Judge in Mar-a-Lago Case Escalates Feud With Jack Smith, Slams Him for ‘Unjust’ Motion and Dares Him To Appeal
The jurist describes herself as making a ‘genuine’ effort to understand a ‘complex’ case, but the special counsel begs to differ.
Judge Cannon’s denunciation of Special Counsel Jack Smith’s demand for clarity on jury instructions as “unprecedented and unjust” doubles as a dare to the prosecutor to take his discontent to the riders of the 11th United States appeals circuit.
The sharp words come toward the end of a three-page opinion that actually amounts to a victory for Mr. Smith. Judge Cannon rejected Mr. Trump’s request that the criminal charges stemming from his storing of documents at Mar-a-Lago be dismissed on the basis of the Presidential Records Act.
Mr. Trump has leaned on that statute as he seeks to avoid a conviction under the Espionage Act, the law under which Mr. Smith has charged the 45th president for his handling of some classified documents post-presidency. Mr. Trump claims that the records he took were designated as “personal” under the PRA. Mr. Smith argues that Mr. Trump never designated the documents as such, and that even if he had, it would have no relevance to criminal culpability.
Judge Cannon found that at this early stage in the litigation, Mr. Smith’s indictment presents “cognizable offenses” with enough specificity and grounding in law to evade dismissal. She adds that the special counsel’s case “specifies the nature of the accusations against Defendant Trump in a lengthy speaking indictment with embedded excerpts from investigative interviews, photographs, and other content.” Mr. Smith does not rely on the PRA for the “purposes of stating an offense.”
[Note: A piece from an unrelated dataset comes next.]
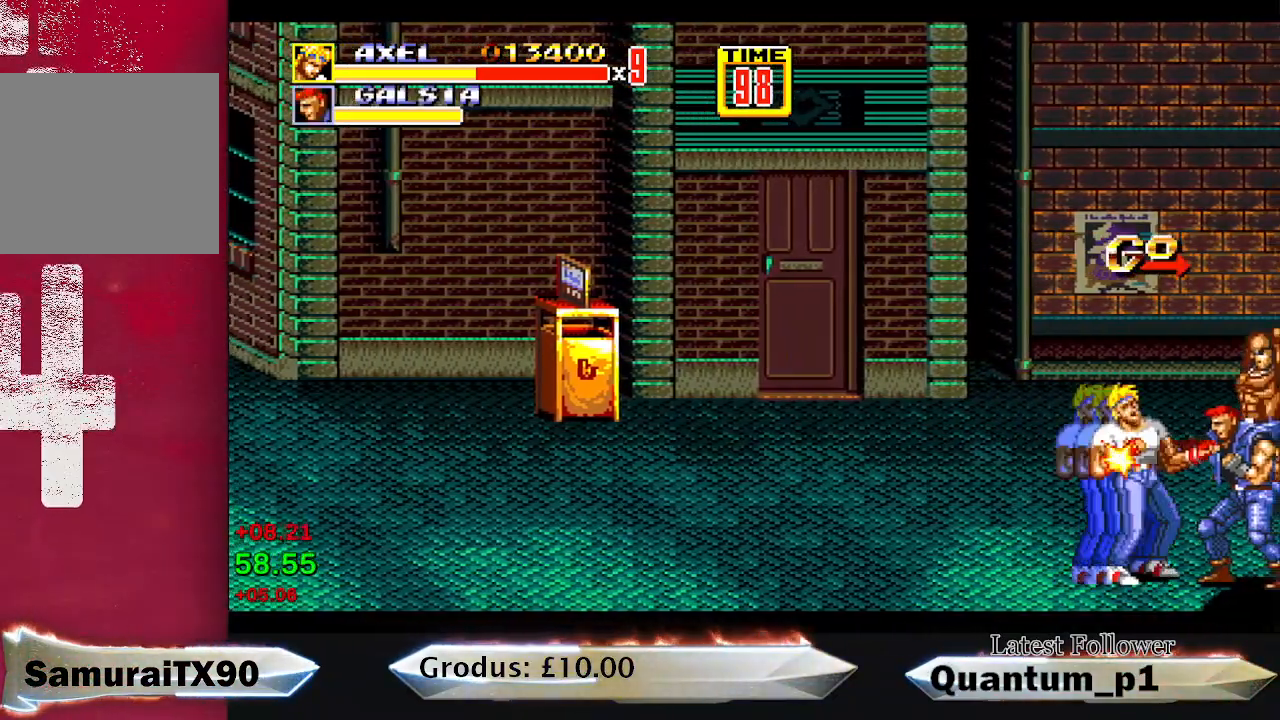
{"buttons": ["DPAD_RIGHT"], "button_events": [[467, "DPAD_LEFT", "up"], [483, "DPAD_RIGHT", "down"]]}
While Mr. Smith is likely relieved that the case will proceed, the jury instruction issue is emerging as a flashpoint between him and the jurist who was installed by Mr. Trump in 2020. The special counsel asserts that Judge Cannon’s “scenarios” for instructing the jury “would distort the trial” and that her “legal premise is wrong.” His position is that the PRA “should not play any role at trial at all.”
Mr. Smith’s criticism of Judge Cannon has been accompanied by increasingly explicit indications that he intends to, as he writes, “seek prompt appellate review,” which could take the unusual form of a petition for a writ of mandamus, where a higher court — here the 11th Circuit — issues an order to a lower one. The jury instructions matter, he maintains, “cannot be deferred.”
Judge Cannon disagrees. It is this demand for an “anticipatory finalization of jury instructions prior to trial” that she finds “unprecedented and unjust.” She explains that her request for draft instructions was a “genuine attempt, in the context of the upcoming trial, to better understand the parties’ competing positions … in this complex case of first impression.”
In maintaining that her order should not be “misconstrued as declaring a final definition on any essential element or asserted defense in this case,” Judge Cannon could be foreclosing Mr. Smith’s avenues for appeal by casting the demand more as a fact-finding gesture than a final decision. She flashes a hint of defiance, though, when she writes that “any party remains free to avail itself of whatever appellate options it sees fit to invoke, as permitted by law.”
While Judge Cannon’s refusal to issue a final ruling on jury instructions will complicate Mr. Smith’s path to appeal, he faces a foreshortened window. The Constitution’s prohibition of double jeopardy attaches once a jury is seated, meaning that it will be more difficult for the prosecution to request review after that point. A move for mandamus could be Mr. Smith’s best bet.